### DATA FOR THIS EXERCISE
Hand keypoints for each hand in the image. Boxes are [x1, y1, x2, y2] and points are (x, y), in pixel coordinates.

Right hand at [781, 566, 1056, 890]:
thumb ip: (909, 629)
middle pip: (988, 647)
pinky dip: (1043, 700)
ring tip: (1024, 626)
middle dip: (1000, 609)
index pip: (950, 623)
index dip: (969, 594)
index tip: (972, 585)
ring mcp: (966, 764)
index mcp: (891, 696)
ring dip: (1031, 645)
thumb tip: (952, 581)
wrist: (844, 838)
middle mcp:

* * *

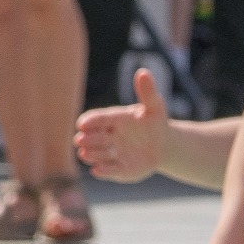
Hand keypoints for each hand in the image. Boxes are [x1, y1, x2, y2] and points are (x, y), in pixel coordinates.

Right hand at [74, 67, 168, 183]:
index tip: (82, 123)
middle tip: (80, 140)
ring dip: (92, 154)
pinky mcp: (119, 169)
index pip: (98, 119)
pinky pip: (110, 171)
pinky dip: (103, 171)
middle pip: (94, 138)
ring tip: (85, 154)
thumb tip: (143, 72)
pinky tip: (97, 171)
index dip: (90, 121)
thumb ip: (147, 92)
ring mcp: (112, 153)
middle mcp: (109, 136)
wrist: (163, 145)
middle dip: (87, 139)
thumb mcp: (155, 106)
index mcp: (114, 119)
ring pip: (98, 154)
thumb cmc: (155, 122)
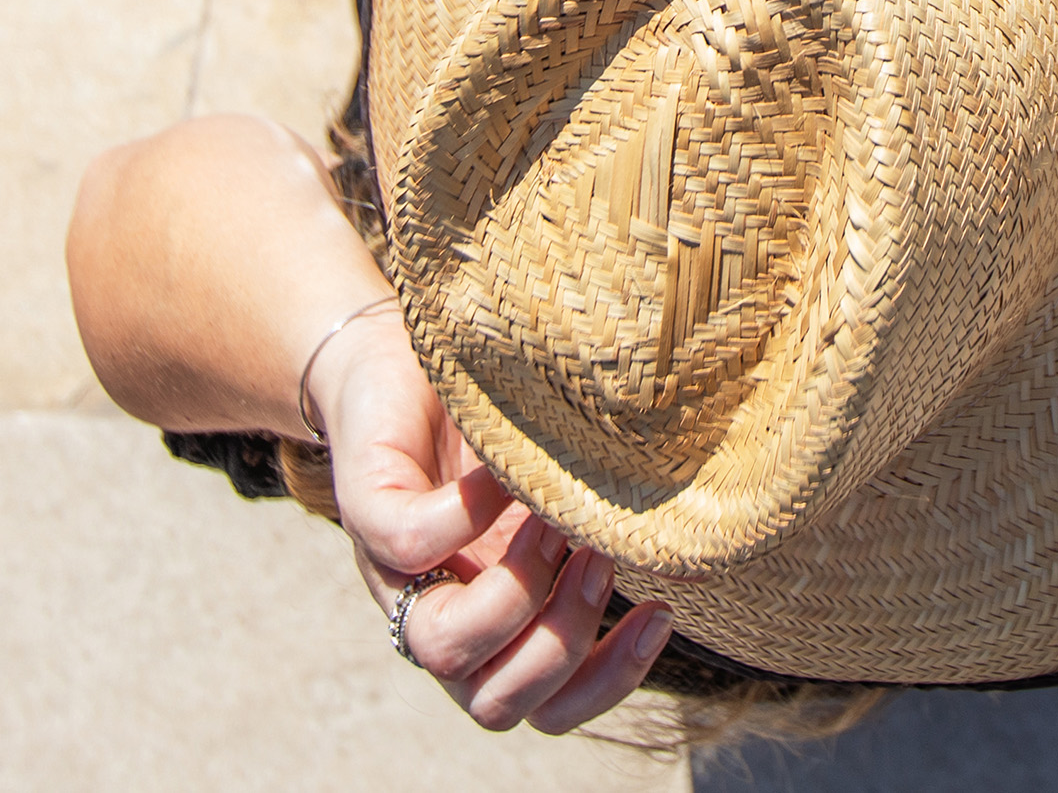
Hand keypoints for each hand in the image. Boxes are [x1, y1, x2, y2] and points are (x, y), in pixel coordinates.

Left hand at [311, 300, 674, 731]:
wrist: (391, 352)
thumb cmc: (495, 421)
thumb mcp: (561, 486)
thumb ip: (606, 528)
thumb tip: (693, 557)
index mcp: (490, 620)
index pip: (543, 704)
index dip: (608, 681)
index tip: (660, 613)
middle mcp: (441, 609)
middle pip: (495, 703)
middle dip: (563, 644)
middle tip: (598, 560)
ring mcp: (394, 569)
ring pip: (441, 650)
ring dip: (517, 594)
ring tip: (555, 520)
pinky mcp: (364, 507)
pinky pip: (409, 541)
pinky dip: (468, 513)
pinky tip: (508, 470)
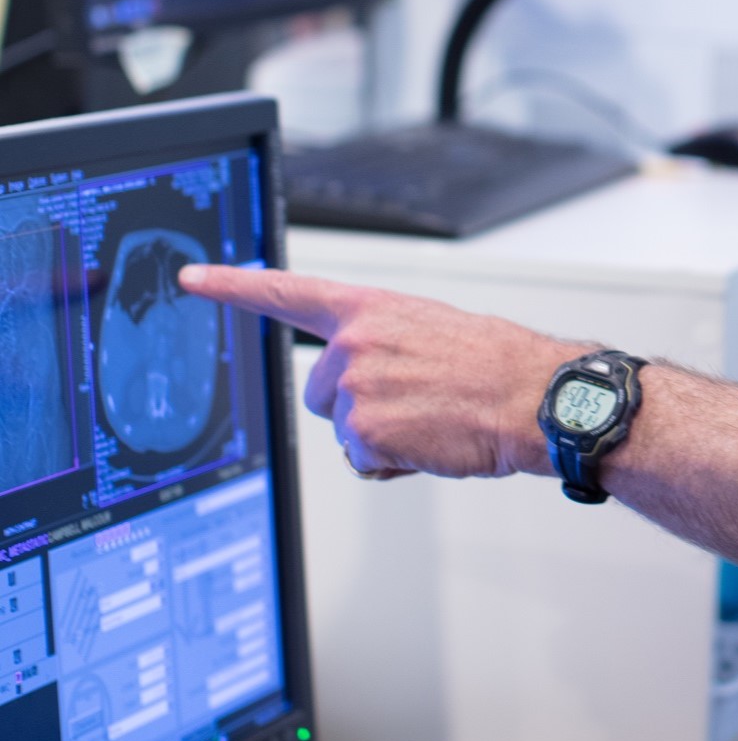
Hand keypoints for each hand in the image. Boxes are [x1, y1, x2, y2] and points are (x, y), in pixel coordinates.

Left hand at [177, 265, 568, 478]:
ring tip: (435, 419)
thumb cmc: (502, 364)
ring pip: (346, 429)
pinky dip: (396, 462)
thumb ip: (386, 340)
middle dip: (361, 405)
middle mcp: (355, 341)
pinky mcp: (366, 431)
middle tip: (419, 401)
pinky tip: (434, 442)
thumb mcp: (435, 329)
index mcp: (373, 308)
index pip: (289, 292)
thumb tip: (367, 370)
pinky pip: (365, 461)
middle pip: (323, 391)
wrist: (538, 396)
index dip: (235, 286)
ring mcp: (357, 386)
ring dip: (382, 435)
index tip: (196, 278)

### DIRECTIONS
Repeat word for word the lines above that run from the line containing "middle pip: (323, 391)" through the line containing "index tip: (196, 278)", both ends included, and nothing else.

### ANSWER TO THE EXERCISE
middle pip: (323, 391)
wrist: (538, 396)
index dip: (235, 286)
ring mcp: (357, 386)
ring dip: (382, 435)
index tip: (196, 278)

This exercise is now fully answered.